Did you know ... Search Documentation:
Pack logtalk -- logtalk-3.98.0/library/stemming/NOTES.md

This file is part of Logtalk https://logtalk.org/ SPDX-FileCopyrightText: 1998-2026 Paulo Moura <pmoura@logtalk.org> SPDX-License-Identifier: Apache-2.0

Licensed under the Apache License, Version 2.0 (the "License"); you may not use this file except in compliance with the License. You may obtain a copy of the License at

http://www.apache.org/licenses/LICENSE-2.0

Unless required by applicable law or agreed to in writing, software distributed under the License is distributed on an "AS IS" BASIS, WITHOUT WARRANTIES OR CONDITIONS OF ANY KIND, either express or implied. See the License for the specific language governing permissions and limitations under the License.

stemming

This library provides word stemming predicates for English text, with support for different word representations: atoms, character lists, or character code lists.

The library includes implementations of two well-known stemming algorithms:

  • Porter Stemmer - The Porter stemming algorithm (Porter, 1980) is a widely used algorithm for reducing English words to their root form by applying a series of rules that remove common suffixes.
  • Lovins Stemmer - The Lovins stemming algorithm (Lovins, 1968) removes the longest suffix from a word using a list of endings, each associated with a condition for removal. It then applies transformation rules to fix spelling.

API documentation

Open the [../../apis/library_index.html#stemming](../../apis/library_index.html#stemming) link in a web browser.

Loading

To load all entities in this library, load the loader.lgt file:

| ?- logtalk_load(stemming(loader)).

Testing

To test this library predicates, load the tester.lgt file:

| ?- logtalk_load(stemming(tester)).

Usage

The stemming predicates are defined in parametric objects where the parameter specifies the word representation:

  • atom - words are represented as atoms
  • chars - words are represented as lists of characters
  • codes - words are represented as lists of character codes The parameter must be bound when sending messages to the objects.

Porter Stemmer

To stem a single word using atoms:

| ?- porter_stemmer(atom)::stem(running, Stem). Stem = run yes

To stem a list of words:

| ?- porter_stemmer(atom)::stems([running, walks, easily], Stems). Stems = [run, walk, easili] yes

Using character lists:

| ?- porter_stemmer(chars)::stem([r,u,n,n,i,n,g], Stem). Stem = [r,u,n] yes

Lovins Stemmer

To stem a single word using atoms:

| ?- lovins_stemmer(atom)::stem(running, Stem). Stem = run yes

To stem a list of words:

| ?- lovins_stemmer(atom)::stems([running, walks, easily], Stems). Stems = [run, walk, eas] yes

Algorithms

Porter Stemmer

The Porter stemming algorithm, developed by Martin Porter in 1980, is one of the most widely used stemming algorithms for the English language. It operates through a series of steps that progressively remove suffixes from words:

  1. Step 1a: Handle plurals (e.g., "caresses" → "caress", "ponies" → "poni")
  2. Step 1b: Handle past tense and progressive forms (e.g., "agreed" → "agree")
  3. Step 1c: Replace terminal "y" with "i" when preceded by a vowel
  4. Steps 2-4: Remove various suffixes based on the "measure" of the stem
  5. Step 5: Clean up final "e" and double consonants The algorithm uses the concept of "measure" (m), which counts vowel-consonant sequences in the stem, to determine when suffixes can be safely removed.
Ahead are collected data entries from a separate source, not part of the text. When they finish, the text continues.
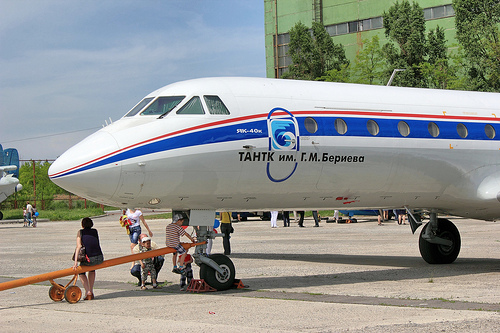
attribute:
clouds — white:
[2, 4, 270, 146]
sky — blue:
[0, 0, 267, 167]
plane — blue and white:
[30, 47, 471, 265]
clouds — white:
[89, 16, 221, 73]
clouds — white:
[0, 0, 268, 170]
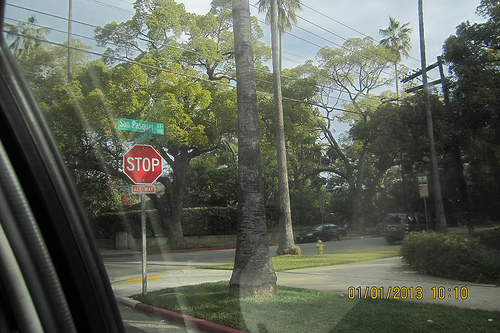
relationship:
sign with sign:
[98, 132, 182, 214] [83, 99, 182, 139]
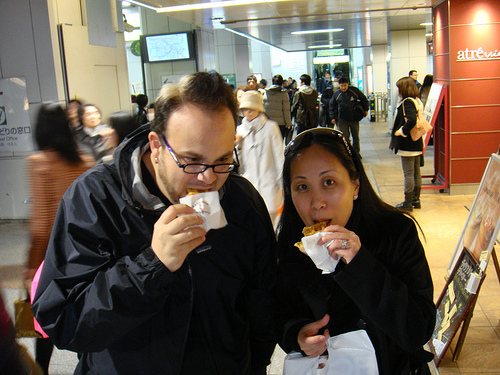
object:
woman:
[274, 124, 438, 363]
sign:
[450, 39, 498, 66]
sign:
[426, 149, 500, 366]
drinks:
[490, 209, 496, 220]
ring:
[340, 239, 347, 249]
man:
[27, 68, 286, 375]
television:
[138, 30, 195, 64]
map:
[145, 31, 192, 62]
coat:
[234, 112, 286, 235]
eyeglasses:
[156, 130, 240, 178]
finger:
[327, 238, 350, 255]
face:
[161, 105, 238, 207]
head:
[147, 67, 239, 213]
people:
[327, 76, 371, 163]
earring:
[353, 195, 358, 200]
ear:
[351, 173, 361, 201]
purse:
[401, 96, 432, 142]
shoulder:
[400, 98, 418, 119]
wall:
[0, 0, 427, 219]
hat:
[236, 87, 266, 114]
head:
[238, 89, 265, 123]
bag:
[322, 327, 382, 375]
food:
[293, 220, 345, 276]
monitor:
[139, 29, 194, 64]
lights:
[288, 27, 345, 36]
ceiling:
[219, 4, 435, 55]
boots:
[395, 189, 416, 211]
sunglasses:
[282, 126, 353, 156]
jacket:
[276, 201, 440, 375]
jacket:
[27, 121, 289, 375]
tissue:
[300, 230, 348, 276]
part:
[343, 242, 346, 246]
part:
[1, 90, 23, 127]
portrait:
[0, 73, 43, 225]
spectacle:
[65, 104, 79, 110]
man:
[63, 98, 84, 134]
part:
[354, 197, 356, 198]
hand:
[150, 202, 208, 273]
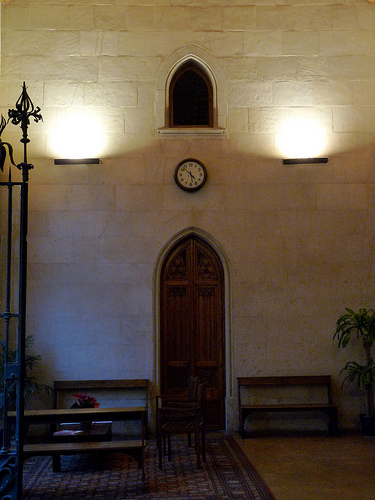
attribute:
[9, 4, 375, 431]
walls — white, tile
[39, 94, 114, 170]
light — white, bright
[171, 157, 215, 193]
clock — brown, black, white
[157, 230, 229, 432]
door — wooden, large, brown, closed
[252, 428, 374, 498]
floor — light brown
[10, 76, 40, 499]
stick — pointy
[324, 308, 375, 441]
potted plant — green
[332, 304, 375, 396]
leaves — green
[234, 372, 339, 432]
bench — brown, wooden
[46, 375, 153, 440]
bench — brown, wooden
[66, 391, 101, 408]
flowers — red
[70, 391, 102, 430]
plant — orange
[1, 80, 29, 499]
fencing — metal, black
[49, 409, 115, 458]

    Reference: Porter, M.F. (1980). An algorithm for suffix stripping. Program, 14(3), 130-137.

Lovins Stemmer

The Lovins stemming algorithm, developed by Julie Beth Lovins in 1968, was one of the earliest stemming algorithms. It takes a different approach from Porter:

  1. Ending removal: The algorithm maintains a list of 294 possible endings, ordered by length. It removes the longest matching ending that satisfies its associated condition (e.g., minimum stem length).
  2. Transformation rules: After removing the ending, spelling transformations are applied to fix common irregularities (e.g., "iev" → "ief", "uct" → "uc").

    The Lovins algorithm tends to be more aggressive than Porter, sometimes producing stems that are not actual words but are consistent across related word forms.

    Reference: Lovins, J.B. (1968). Development of a stemming algorithm. Mechanical Translation and Computational Linguistics, 11(1-2), 22-31.

Choosing an Algorithm

  • Porter: More conservative, produces more readable stems, widely used in information retrieval and search applications. Good choice for most applications.
  • Lovins: More aggressive, may conflate more word forms together. Can be useful when broader matching is desired, but may over-stem in some cases.

    Both algorithms are designed for English text only.

Known Limitations

  • Both algorithms work only with English words.
  • Stemming is not lemmatization - stems may not be valid dictionary words.
  • Proper nouns and abbreviations may not be handled correctly.
  • Very short words (1-2 characters) are returned unchanged.